A singleton instance, KernelProvisionerFactory is also used by the KernelSpecManager to validate kernel_provisioner references found in kernel specifications to confirm their availability (in cases where the kernel specification references a kernel provisioner that has not been installed into the current Python environment).

It’s default_provisioner_name attribute can be used to specify the default provisioner to use when a kernel_spec is found to not reference a provisioner. It’s value defaults to “local-provisioner” which identifies the local provisioner implemented by LocalProvisioner.

default_provisioner_name

Indicates the name of the provisioner to use when no kernel_provisioner entry is present in the kernel specification. This value can also be specified via the environment variable JUPYTER_DEFAULT_PROVISIONER_NAME.

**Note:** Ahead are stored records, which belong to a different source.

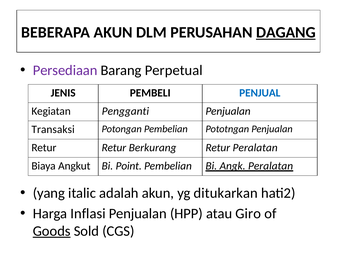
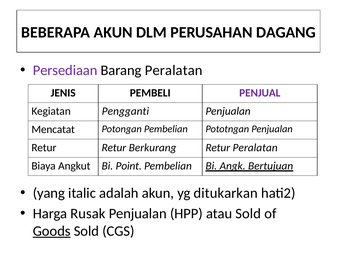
DAGANG underline: present -> none
Barang Perpetual: Perpetual -> Peralatan
PENJUAL colour: blue -> purple
Transaksi: Transaksi -> Mencatat
Angk Peralatan: Peralatan -> Bertujuan
Inflasi: Inflasi -> Rusak
atau Giro: Giro -> Sold
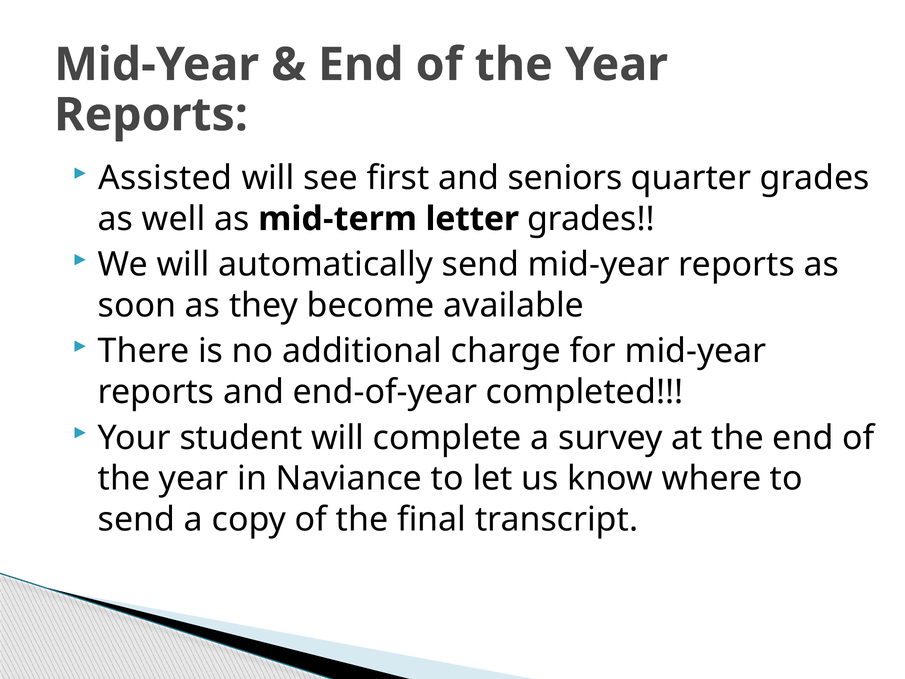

is_provisioner_available(kernel_spec: Any) bool

Reads the associated kernel_spec to determine the provisioner and returns whether it exists as an entry_point (True) or not (False). If the referenced provisioner is not in the current cache or cannot be loaded via entry_points, a warning message is issued indicating it is not available.

create_provisioner_instance(kernel_id: str, kernel_spec: Any, parent: Any) jupyter_client.provisioning.provisioner_base.KernelProvisionerBase

Reads the associated kernel_spec to see if it has a kernel_provisioner stanza. If one exists, it instantiates an instance. If a kernel provisioner is not specified in the kernel specification, a default provisioner stanza is fabricated and instantiated corresponding to the current value of default_provisioner_name trait. The instantiated instance is returned.

If the provisioner is found to not exist (not registered via entry_points), ModuleNotFoundError is raised.